Some of President Vladimir Putin’s initial war aims have faded since he launched the invasion in February 2022, but there is no doubt his army wants the wider Donetsk region and in particular Pokrovsk — or at least what’s left of it.
Over several trips, AFP journalists saw collapsed bridges and snow-blanketed skeletons of buildings that revealed the extent of Russia’s months-long bombing campaign there.
The train station where residents once gathered to flee is abandoned and boarded up.
Banks shuttered in September. Gas supplies cut off last week and Pokrovsk’s mining facilities vital to Ukraine’s once-proud steel industry have begun shuttering.
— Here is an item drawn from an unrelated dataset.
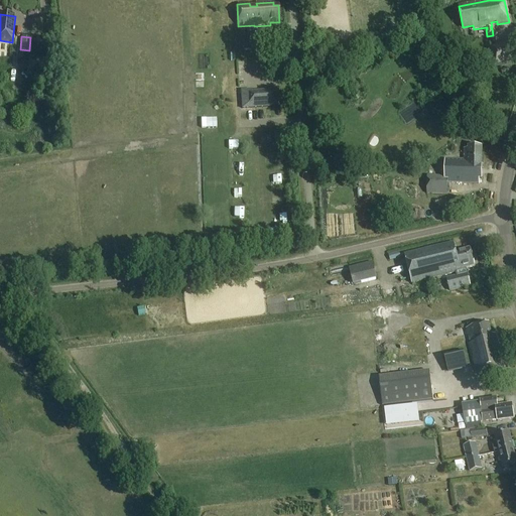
[(495,68),(515,61),(510,42),(490,48),(495,68)]
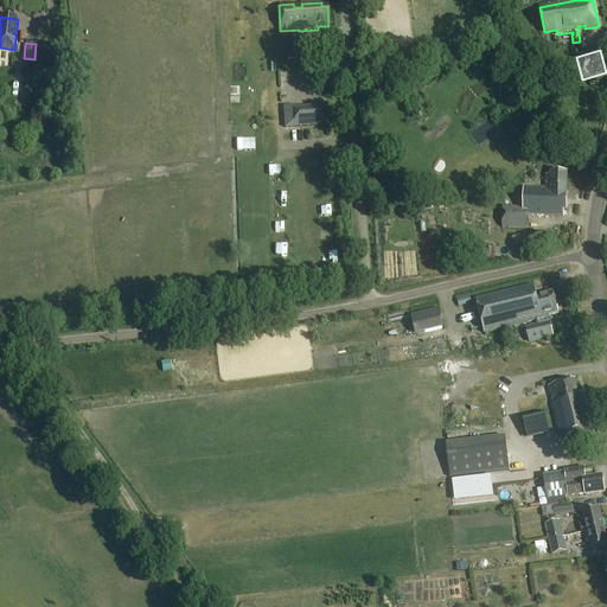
[(294,106),(282,107),(283,128),(292,128),(328,126),(327,104),(319,104),(319,109),(294,110),(294,106)]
Staff at the local university — already relocated from Donetsk city after Kremlin-backed separatists rose up in 2014 — are planning to move again, this time to Lviv in the west.
– ‘It was the end’ –
The main building is now a bombed-out shell.
Olga Bogomaz, an associate professor, was last there on August 20, one day after she said it was hit.
“I’ll always remember that day. I understood then that it was the end,” she said.
Bogomaz, who witnessed the Moscow-backed separatist’s uprising a decade ago, told AFP she felt “pain” and “anger” seeing the fresh destruction.
“They didn’t just destroy the building. They destroyed its history, and the hopes of teachers and students they could return,” she said.
Ukraine’s top commander Oleksandr Syrsky last week described the fight for Pokrovsk as “especially fierce” and called for “unconventional” strategic decisions to keep Ukraine’s flag flying over it.
For some pundits, the city is already lost and the blame game has begun: out of touch generals, late drone deliveries, systemic problems with defence lines.
“Everyone has already accepted the (Russians) will enter Pokrovsk,” one Ukrainian serviceman told his 200,000 social media followers.
In a wind-whipped forest grove outside Pokrovsk, a tank operator whose German Leopard battle tank has been struck several times by small Russian drones, had a similar assessment.
His task within the 68th brigade has been to rain down fire on the small groups of Russian infantry as they race forward, dig in, then advance again.
The tactic is costly — Syrsky claims 400 Russian troops killed or wounded per day — but police in Pokrvosk told AFP it had enabled Russian infantry to advance up to two kilometres (1.2 miles) from the city’s outskirts.
– ‘Street battles soon’ –
“They dart around like flies, in swarms. There will be street battles in Pokrovsk soon,” said the 34-year-old tank crew member, who identified himself by his military nickname, Gypsy.
Despite the growing consensus that time is running out, there are still more than 10,000 civilians in Pokrovsk, which around 60,000 people once called home, city officials told AFP.
Old billboards urging civilians to evacuate hang around the city.
On Saturday, 21-year-old student Anna and her mother finally heeded those calls.
Having assembled just six bags from a lifetime of possessions, they were moving to Kyiv — a city where Anna had never been and knew no one.
The armoured van taking them away had been hit by drones twice during previous evacuations, the driver told AFP.
A wide-eyed woman who passed the evacuation meeting point while seeking drinking water, over the sound of incoming rocket fire, she asked if she could flee too.
“Some people leave only at the last possible moment. It’s cold in the apartment. Everything is falling to pieces. It’s misery,” said Anna, who declined to give her last name.
She said she would miss her home, but hoped she could return — under one condition.
“If the town is still part of Ukraine,” she said, moments before clambering into the van with her most prized belongings.